Impacts and Benefits

Geothermal heat provision and LDES presents a promising solution for delivering substantial benefits to electricity consumers, while offering incidental advantages to vulnerable groups and the broader energy system. This project will demonstrate how geothermal LDES can alleviate network congestion, reduce consumer costs, and improve the UK's energy system resilience and flexibility, thereby supporting the UK's decarbonisation. The associated CBA spreadsheet submitted demonstrates the cost benefit of the core scheme.

Current Position (Baseline)

The UK's electricity network faces challenges of increasing heat electrification and the integration of intermittent renewable energy sources. These lead to higher peak demand, especially during winter, and contribute to network congestion. National Grid has forecasted that by 2026, constraint payments to curtail renewable energy could reach £2 billion annually.[1] Additionally, network reinforcement to manage peak demand such as new transmission links is costly and disruptive. Consumers currently bear the financial burden of these inefficiencies through higher energy bills. Vulnerable groups, particularly those in fuel poverty, are disproportionately impacted.

Metrics to measure the current baseline including annual curtailment costs, peak electricity demand during winter, and total costs of network reinforcement will be tracked throughout the project to assess the impact of the LDES solution.

Benefit to consumers

This project directly benefits consumers by reducing the curtailment of renewable energy, a cost ultimately placed on bills. LDES enables storage of excess renewable electricity as heat during off-peak periods, which can then be discharged (via efficient heat pumps) during periods of high demand. This reduces the need for costly network upgrades and mitigates curtailment, thereby driving down costs for consumers.

Benefits will be realised through identification of cost-effective ways to store renewable energy and avoid curtailment. The integration of LDES into business-as-usual will further reduce the need for peaking generation, leading to long-term savings for consumers. The system therefore benefits directly connected customers (the University and heat network consumers), alongside broader UK consumers via a better optimised system.

Wider System Benefits

Geothermal heat provision and LDES offers broader benefits to the entire energy system, including both electricity and gas sectors. By reducing peak electricity demand, it lowers the reliance on gas-fired generation during winter, thereby contributing reduced carbon emissions and enhancing the UK's energy security. The ability to store renewable energy for use during peak periods reduces the need for expensive peaking generation and imports of fossil fuels, further benefiting consumers. For heat network providers, integrating LDES improves the economic viability of heat networks by enabling the use of curtailed renewable energy and opening up a source of income generation through participation in system services market and local flexibility markets.

Supporting Decarbonisation and Energy Security

This project supports the UK's decarbonisation goals by exploiting geothermal as a high efficiency source of heat, whilst maximising the use of renewable energy and minimising curtailment.
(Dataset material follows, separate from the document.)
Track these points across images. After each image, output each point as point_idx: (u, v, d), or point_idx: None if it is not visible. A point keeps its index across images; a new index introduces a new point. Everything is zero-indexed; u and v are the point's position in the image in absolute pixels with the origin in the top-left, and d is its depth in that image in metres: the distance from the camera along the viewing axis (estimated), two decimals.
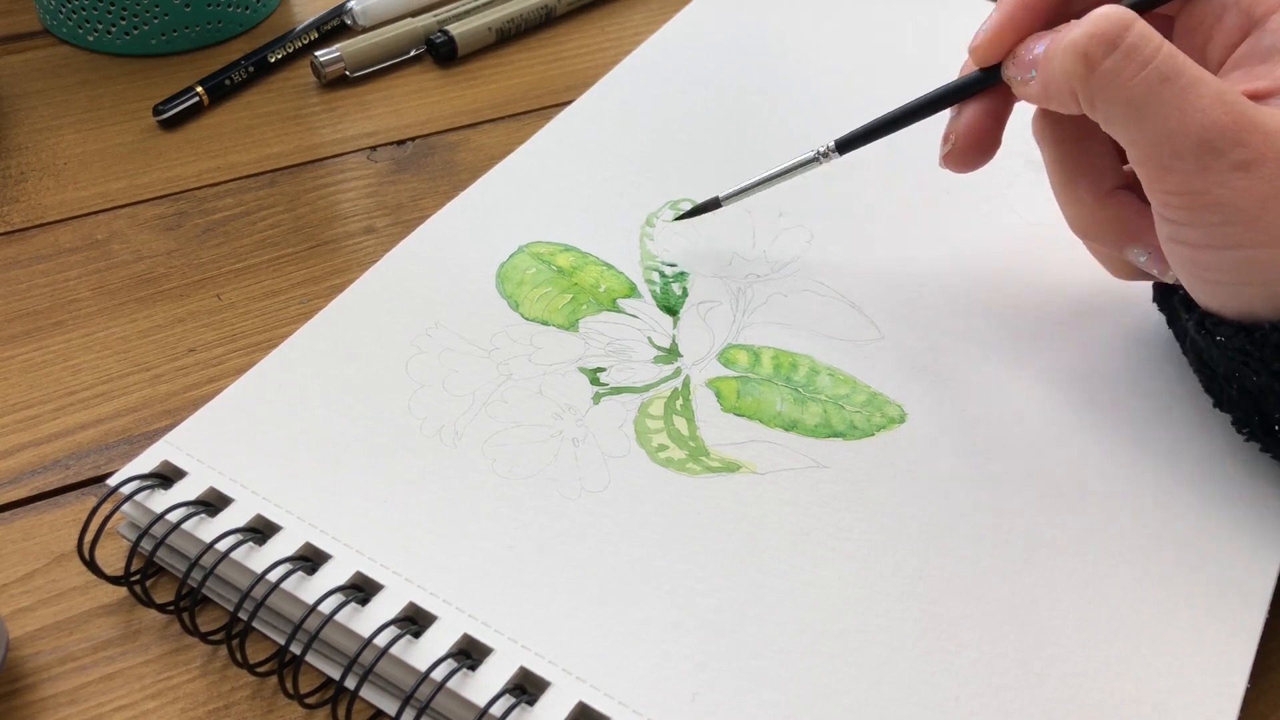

Currently, mismatches between renewable energy generation and demand often result in curtailment leading to higher system costs. LDES allows excess renewable energy to be stored as heat for later use, offering inter-seasonal storage that ensures peak winter demand is met without relying on costly fossil fuel generation.

By reducing the need for electricity network reinforcements, LDES also provides long-term financial savings and enhances the UK's energy security. It minimises reliance on global fossil fuel markets, protecting consumers from price volatility and supply disruptions. Carbon benefits are further realised through reductions in CO2 emissions associated with curtailed renewable energy and reduced fossil fuel generation.

There is a significant gap in technologies which can affordably provide long duration (weeks -- months) energy storage, and geothermal could be an important solution to fill the gap.